We expect the lifting in Iraq in the third quarter of about 600,000 barrels of oil. Including this lifting, we expect sales volume to be about 725,000 BOE a day at $95 West Texas Intermediate.

A $5 increase in West Texas Intermediate would reduce our production sharing contract daily volumes by about 3,500 BOE a day. Our total year capital expenditures remains at $6.8 billion, same as the guidance we gave you last quarter.

With regard to prices, at current market prices, a $1 per barrel change in oil prices impacts quarterly earnings before income taxes by about $37 million. Second, the average second quarter WTI oil price is $102.56 per barrel.

A $1 per barrel change in NGL prices impacts quarterly earnings before income taxes by $7 million. A swing of $0.50 per million BTUs in domestic gas prices has a $34 million impact on quarterly earnings before income taxes.

The current NYMEX gas price is around $4.40 per MCF. Additionally, we expect exploration expense to be about $80 million for seismic and drilling for our exploration programs in the third quarter.

The Chemical segment earnings is expected to moderate to about $225 million, mostly due to seasonal factors. The third quarter segment -- Chemical segment earnings are expected to reflect continued strong export demand and overall good supply and demand balances across most products, offset by some seasonal factors and turnarounds.

Historically, the fourth quarter is typically the weakest quarter and generally earnings are about half of that in the third quarter. We expect our combined worldwide tax rate in the third quarter of 2011 to remain in about 38%.

As far as our activity is concerned, in California we expect our current drilling programs to result in more predictable production growth going forward. The status of permitting is generally unchanged from the prior quarter.

━━━━━━

§ Written task A: Translate this sentence from the earnings guidance text into Spanish: "The current NYMEX gas price is around $4.40 per MCF."
§ Written task B: What total-year capital expenditure figure does the earnings guidance text give?

━━━━━━

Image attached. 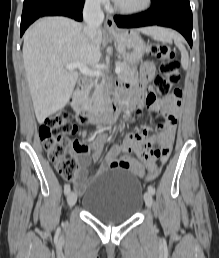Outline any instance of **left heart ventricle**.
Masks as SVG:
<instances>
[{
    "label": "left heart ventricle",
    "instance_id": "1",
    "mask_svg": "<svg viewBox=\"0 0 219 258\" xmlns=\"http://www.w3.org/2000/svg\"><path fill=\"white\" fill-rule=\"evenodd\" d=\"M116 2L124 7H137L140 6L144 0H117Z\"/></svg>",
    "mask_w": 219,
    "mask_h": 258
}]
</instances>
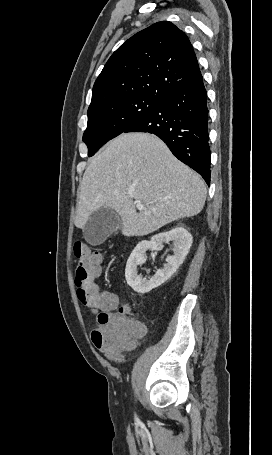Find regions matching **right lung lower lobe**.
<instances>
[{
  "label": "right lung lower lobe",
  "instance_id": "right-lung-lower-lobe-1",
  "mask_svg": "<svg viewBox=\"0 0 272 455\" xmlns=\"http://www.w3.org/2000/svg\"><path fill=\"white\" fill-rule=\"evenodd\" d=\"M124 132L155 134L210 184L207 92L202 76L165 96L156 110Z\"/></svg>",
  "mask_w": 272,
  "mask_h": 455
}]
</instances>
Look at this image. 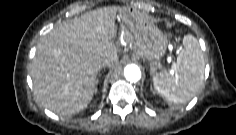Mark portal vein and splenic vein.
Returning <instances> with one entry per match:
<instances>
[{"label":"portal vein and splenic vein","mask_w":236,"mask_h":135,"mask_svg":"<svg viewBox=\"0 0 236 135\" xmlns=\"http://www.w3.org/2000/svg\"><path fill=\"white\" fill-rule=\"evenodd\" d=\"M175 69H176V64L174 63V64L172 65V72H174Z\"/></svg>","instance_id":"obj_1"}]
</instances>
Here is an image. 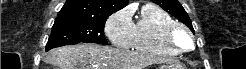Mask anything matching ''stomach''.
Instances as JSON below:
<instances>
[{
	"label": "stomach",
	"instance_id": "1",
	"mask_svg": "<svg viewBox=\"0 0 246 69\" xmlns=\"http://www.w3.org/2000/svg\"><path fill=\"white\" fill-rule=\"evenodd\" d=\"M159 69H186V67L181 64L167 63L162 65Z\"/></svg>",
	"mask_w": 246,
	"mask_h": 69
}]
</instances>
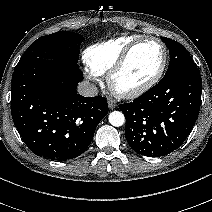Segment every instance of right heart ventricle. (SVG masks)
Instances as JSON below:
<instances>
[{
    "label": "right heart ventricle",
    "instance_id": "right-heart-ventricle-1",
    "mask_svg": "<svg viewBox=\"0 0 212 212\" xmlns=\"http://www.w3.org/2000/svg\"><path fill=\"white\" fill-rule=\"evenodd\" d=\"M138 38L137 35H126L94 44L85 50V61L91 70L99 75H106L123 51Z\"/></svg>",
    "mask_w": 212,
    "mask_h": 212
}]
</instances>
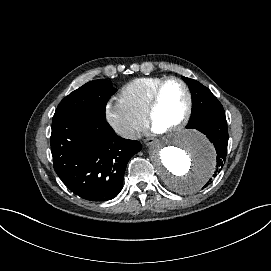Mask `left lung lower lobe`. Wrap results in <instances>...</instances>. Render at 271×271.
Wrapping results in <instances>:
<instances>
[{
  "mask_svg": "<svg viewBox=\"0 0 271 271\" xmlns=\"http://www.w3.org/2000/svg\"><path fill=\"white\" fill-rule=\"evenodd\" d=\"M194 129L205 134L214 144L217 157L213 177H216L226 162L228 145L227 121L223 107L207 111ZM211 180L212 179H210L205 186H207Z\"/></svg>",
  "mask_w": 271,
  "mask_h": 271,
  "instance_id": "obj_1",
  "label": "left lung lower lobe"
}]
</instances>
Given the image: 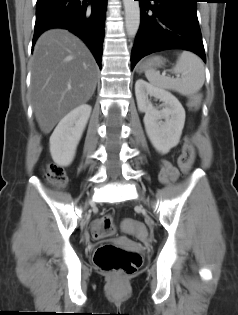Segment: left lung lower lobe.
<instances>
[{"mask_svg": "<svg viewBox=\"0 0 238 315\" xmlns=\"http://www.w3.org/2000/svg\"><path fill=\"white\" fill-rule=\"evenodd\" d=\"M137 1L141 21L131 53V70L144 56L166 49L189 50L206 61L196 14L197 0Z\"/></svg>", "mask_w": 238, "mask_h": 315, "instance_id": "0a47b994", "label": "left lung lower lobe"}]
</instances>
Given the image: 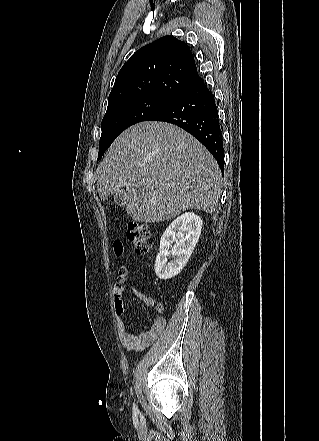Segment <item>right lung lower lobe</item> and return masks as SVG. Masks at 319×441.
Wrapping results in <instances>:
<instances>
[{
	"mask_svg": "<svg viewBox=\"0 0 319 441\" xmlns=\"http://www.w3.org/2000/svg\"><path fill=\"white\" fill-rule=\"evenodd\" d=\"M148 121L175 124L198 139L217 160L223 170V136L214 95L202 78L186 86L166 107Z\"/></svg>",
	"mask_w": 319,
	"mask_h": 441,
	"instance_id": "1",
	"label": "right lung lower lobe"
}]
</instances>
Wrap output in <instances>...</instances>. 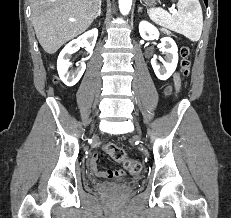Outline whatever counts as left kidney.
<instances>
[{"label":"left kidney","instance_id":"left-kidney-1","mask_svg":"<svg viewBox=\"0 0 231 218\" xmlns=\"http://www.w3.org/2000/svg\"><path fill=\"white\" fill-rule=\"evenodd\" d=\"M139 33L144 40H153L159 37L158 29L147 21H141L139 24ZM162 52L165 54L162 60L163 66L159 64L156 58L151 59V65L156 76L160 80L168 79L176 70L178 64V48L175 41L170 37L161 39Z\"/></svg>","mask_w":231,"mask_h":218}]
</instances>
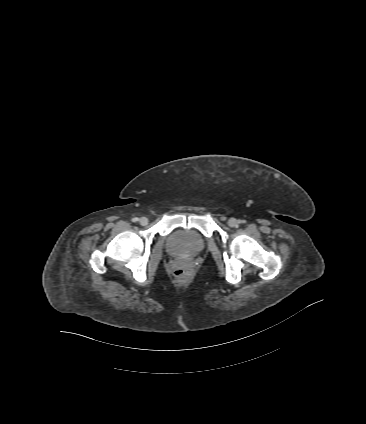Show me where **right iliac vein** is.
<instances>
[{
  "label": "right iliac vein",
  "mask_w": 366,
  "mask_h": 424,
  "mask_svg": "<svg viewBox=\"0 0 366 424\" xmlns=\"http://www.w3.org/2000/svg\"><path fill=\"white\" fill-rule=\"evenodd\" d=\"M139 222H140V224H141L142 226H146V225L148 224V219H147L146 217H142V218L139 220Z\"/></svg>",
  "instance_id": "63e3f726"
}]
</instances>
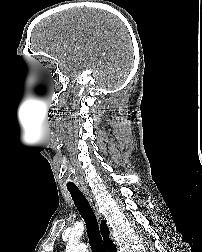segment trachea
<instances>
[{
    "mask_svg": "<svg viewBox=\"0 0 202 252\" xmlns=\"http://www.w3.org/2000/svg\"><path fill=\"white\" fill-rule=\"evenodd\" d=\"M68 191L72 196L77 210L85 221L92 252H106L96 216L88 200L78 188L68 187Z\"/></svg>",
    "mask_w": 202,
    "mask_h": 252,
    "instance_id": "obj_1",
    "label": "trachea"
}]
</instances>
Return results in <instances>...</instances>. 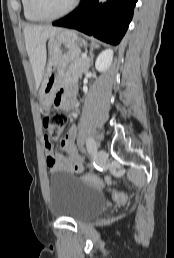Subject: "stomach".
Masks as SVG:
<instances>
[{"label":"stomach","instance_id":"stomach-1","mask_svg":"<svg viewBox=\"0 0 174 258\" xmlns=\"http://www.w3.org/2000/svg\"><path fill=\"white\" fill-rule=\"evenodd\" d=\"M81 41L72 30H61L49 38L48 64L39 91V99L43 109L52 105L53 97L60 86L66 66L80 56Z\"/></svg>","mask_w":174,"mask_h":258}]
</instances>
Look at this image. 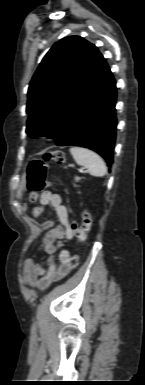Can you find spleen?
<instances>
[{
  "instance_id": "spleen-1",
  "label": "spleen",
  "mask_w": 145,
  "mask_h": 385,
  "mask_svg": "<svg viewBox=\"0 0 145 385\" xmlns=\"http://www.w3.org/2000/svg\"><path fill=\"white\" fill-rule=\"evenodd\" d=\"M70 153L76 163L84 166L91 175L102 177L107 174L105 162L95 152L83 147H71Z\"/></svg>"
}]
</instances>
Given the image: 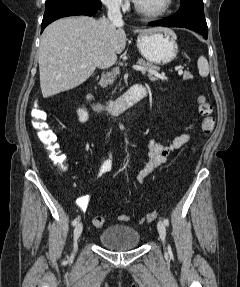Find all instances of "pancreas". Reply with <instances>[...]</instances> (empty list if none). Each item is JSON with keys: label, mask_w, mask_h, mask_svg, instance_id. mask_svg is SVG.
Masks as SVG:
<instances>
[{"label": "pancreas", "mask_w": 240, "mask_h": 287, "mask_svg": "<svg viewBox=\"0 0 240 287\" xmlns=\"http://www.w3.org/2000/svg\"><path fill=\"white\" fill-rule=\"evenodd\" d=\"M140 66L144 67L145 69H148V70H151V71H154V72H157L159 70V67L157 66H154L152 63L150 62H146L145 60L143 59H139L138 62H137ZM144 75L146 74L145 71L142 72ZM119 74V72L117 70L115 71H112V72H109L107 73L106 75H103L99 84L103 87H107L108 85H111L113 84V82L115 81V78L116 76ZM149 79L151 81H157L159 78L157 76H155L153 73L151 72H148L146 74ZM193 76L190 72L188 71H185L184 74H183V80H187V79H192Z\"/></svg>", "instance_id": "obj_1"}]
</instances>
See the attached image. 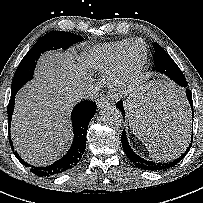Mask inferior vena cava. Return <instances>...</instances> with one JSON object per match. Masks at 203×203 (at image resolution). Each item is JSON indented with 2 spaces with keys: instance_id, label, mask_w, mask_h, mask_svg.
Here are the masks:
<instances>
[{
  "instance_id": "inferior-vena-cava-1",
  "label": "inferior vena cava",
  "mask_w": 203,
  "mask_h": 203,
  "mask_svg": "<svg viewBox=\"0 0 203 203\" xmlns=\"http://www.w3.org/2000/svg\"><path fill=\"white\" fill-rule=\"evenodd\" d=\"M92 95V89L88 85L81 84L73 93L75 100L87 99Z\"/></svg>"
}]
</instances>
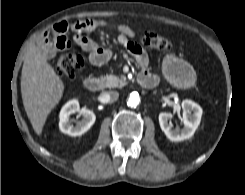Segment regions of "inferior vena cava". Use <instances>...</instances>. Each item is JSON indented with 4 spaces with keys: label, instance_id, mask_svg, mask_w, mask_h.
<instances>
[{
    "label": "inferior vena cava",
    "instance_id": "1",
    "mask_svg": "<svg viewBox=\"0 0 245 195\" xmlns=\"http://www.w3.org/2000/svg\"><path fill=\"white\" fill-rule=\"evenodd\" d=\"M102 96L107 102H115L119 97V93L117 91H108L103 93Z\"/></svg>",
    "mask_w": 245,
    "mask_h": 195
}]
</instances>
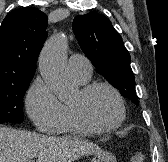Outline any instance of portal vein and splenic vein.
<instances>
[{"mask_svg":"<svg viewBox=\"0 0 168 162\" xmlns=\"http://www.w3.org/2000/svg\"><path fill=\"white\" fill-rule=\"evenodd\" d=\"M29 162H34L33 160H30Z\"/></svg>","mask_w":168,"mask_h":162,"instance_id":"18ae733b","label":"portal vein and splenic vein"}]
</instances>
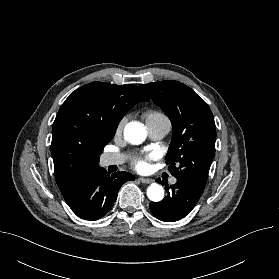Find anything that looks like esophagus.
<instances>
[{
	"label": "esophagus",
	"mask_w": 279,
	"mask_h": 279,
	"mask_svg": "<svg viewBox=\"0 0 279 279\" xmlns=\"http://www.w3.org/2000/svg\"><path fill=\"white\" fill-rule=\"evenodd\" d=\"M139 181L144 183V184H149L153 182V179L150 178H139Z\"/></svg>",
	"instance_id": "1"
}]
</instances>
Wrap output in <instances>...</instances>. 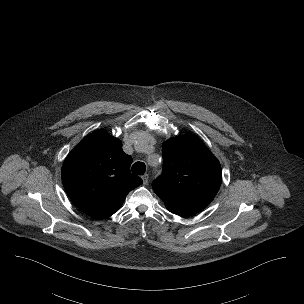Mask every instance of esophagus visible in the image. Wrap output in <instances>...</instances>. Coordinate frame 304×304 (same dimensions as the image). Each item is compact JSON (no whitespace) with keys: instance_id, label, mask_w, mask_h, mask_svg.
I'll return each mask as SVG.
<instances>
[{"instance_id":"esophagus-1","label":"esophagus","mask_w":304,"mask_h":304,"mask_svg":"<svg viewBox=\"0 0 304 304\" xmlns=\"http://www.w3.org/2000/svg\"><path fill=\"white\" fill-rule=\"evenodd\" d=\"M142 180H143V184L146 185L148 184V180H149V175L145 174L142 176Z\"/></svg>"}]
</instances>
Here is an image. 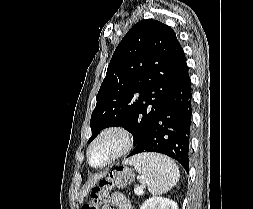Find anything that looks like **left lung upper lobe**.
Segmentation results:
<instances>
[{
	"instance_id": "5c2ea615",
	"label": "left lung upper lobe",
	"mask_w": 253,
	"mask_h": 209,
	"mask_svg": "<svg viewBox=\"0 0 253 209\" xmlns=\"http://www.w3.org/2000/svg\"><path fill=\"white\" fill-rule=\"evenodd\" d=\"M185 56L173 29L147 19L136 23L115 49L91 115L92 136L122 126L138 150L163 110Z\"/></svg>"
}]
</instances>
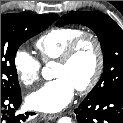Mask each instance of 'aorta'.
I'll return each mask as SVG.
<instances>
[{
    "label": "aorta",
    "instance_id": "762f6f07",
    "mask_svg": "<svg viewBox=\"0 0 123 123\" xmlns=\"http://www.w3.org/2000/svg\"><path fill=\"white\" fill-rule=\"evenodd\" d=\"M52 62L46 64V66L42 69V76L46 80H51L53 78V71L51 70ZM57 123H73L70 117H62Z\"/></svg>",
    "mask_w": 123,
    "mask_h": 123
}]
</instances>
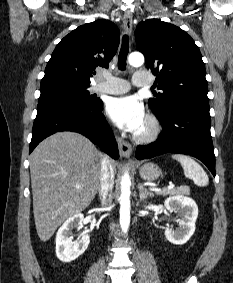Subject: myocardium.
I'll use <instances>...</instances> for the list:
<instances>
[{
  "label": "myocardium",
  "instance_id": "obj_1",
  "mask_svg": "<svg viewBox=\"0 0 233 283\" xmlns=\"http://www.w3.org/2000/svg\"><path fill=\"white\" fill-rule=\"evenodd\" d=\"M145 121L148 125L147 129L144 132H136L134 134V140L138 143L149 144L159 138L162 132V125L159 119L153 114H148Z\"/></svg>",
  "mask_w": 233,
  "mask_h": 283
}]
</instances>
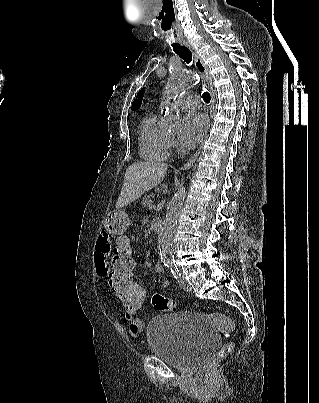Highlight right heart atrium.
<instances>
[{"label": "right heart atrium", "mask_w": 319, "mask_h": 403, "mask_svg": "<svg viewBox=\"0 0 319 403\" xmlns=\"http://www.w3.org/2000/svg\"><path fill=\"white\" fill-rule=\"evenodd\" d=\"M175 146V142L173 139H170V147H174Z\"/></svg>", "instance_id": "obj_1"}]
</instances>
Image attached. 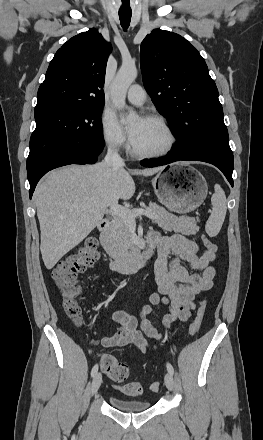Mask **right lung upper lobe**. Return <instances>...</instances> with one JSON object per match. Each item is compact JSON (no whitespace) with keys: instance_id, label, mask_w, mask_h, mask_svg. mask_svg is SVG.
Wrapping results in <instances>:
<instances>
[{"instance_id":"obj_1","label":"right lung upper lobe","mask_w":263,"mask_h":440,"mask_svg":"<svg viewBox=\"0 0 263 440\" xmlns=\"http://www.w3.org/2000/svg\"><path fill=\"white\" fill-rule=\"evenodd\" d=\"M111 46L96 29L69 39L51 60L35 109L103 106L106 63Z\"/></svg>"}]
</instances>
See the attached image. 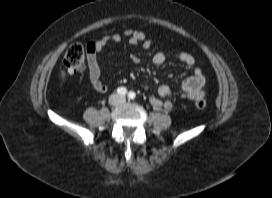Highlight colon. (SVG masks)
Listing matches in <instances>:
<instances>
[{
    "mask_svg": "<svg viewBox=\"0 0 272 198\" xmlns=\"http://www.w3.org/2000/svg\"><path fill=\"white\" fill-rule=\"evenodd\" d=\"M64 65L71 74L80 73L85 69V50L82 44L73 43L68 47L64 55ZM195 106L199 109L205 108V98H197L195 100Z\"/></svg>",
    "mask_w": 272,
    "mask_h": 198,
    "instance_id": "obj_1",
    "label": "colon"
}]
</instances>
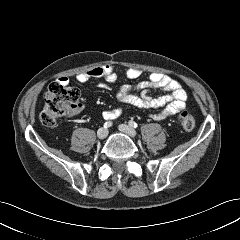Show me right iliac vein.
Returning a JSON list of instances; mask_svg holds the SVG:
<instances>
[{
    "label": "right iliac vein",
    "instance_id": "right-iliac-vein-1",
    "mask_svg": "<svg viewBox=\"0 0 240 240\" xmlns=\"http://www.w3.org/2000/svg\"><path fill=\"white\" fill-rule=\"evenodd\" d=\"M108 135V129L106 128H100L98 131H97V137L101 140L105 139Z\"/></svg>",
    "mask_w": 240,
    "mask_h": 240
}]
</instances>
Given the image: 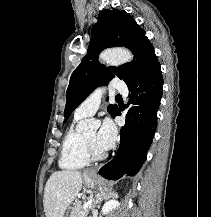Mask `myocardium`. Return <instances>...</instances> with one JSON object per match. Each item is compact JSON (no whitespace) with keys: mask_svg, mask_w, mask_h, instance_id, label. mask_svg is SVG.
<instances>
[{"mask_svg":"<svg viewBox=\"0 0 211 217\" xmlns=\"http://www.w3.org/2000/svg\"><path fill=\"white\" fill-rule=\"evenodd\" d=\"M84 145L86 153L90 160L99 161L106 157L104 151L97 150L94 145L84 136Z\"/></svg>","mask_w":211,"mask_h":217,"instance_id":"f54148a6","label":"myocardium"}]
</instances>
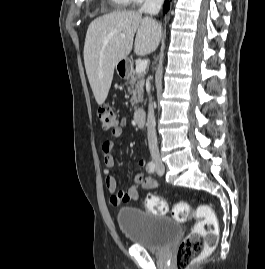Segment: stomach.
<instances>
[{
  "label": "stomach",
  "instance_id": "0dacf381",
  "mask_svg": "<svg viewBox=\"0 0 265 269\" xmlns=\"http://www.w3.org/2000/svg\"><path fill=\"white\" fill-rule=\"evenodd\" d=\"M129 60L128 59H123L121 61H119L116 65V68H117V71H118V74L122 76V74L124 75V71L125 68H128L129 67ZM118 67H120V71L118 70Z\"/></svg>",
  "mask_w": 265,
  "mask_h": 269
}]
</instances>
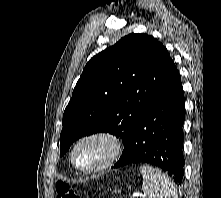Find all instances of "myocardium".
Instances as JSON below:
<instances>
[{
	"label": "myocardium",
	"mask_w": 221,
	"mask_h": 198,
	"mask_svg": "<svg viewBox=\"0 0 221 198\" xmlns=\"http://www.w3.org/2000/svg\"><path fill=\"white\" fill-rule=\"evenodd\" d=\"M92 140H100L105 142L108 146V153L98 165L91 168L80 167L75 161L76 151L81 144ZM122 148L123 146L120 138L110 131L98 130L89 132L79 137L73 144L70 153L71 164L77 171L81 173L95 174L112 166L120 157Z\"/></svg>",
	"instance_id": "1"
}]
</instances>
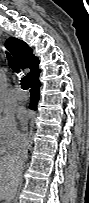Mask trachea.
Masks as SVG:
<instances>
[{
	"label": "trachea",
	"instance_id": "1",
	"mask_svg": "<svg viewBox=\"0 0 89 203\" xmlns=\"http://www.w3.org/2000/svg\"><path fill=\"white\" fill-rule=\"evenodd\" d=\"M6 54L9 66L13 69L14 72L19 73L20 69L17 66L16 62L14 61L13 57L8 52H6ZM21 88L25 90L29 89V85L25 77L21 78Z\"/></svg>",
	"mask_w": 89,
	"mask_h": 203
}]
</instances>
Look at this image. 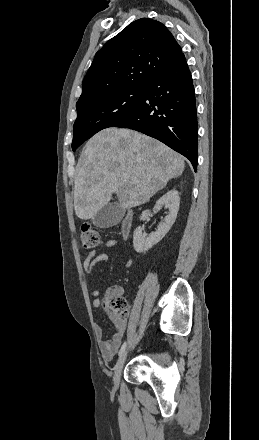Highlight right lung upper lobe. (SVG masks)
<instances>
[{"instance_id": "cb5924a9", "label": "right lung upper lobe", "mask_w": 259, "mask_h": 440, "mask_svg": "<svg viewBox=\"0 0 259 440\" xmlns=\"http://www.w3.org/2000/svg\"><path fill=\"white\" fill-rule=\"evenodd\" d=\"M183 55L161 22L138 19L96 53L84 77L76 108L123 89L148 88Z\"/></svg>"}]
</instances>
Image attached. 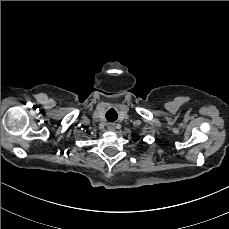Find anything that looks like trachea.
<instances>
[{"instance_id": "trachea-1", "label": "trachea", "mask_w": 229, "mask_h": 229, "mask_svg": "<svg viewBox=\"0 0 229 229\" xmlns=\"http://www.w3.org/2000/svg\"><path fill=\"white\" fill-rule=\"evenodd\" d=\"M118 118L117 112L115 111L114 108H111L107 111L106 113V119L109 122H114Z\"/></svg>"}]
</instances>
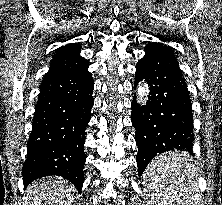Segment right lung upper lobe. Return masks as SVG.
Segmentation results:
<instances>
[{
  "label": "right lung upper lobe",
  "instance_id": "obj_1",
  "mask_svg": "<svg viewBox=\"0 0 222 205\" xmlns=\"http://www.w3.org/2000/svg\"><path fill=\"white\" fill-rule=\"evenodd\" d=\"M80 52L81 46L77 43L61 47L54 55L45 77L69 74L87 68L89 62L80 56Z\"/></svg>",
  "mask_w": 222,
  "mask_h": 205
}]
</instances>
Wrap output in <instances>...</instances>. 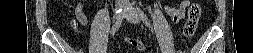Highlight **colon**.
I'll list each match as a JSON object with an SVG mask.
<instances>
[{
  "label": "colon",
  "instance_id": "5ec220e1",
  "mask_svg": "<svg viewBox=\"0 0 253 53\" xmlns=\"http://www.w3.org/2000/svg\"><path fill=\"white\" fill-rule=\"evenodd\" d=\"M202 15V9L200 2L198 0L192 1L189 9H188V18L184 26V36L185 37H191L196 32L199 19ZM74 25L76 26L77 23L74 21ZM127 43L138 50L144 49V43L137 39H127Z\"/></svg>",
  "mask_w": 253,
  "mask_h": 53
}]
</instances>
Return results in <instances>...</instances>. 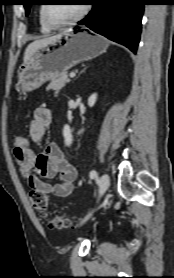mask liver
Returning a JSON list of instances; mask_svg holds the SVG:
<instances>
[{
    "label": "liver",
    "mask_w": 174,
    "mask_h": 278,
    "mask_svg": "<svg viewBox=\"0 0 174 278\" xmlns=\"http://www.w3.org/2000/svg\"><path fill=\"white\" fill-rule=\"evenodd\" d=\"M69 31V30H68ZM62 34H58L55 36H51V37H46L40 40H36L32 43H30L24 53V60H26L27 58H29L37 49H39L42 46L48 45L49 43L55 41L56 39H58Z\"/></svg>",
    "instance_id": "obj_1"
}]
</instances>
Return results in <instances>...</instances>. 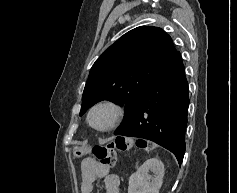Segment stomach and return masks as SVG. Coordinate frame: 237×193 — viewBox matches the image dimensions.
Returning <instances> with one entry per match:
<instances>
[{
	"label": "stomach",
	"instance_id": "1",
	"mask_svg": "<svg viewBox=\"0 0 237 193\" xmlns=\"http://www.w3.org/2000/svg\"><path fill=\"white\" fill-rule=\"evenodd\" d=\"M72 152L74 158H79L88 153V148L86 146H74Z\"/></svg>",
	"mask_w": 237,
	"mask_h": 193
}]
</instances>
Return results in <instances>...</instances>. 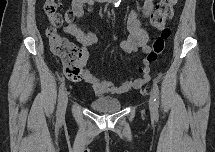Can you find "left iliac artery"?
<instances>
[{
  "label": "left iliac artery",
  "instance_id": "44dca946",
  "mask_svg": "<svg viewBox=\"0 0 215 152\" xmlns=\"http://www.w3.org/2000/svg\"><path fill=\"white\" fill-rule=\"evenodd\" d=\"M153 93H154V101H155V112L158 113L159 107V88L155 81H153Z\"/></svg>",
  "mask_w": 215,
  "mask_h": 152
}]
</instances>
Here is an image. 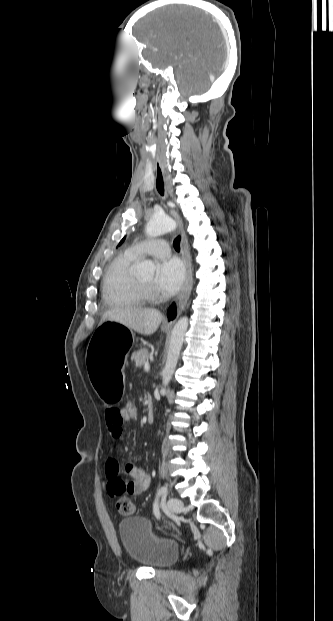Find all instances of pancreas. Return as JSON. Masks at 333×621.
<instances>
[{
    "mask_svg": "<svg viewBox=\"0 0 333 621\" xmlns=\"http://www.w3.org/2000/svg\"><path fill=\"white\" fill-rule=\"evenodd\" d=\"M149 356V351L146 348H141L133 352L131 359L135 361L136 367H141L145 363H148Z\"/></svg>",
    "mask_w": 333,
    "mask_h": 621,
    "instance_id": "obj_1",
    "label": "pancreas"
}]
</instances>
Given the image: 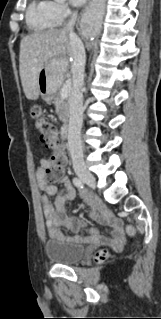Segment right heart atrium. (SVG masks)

━━━━━━

§ Answer A: El precio actual del gas en NYMEX ronda los 4,40 dólares por MCF.

§ Answer B: $6.8 billion, unchanged from the previous quarter's guidance.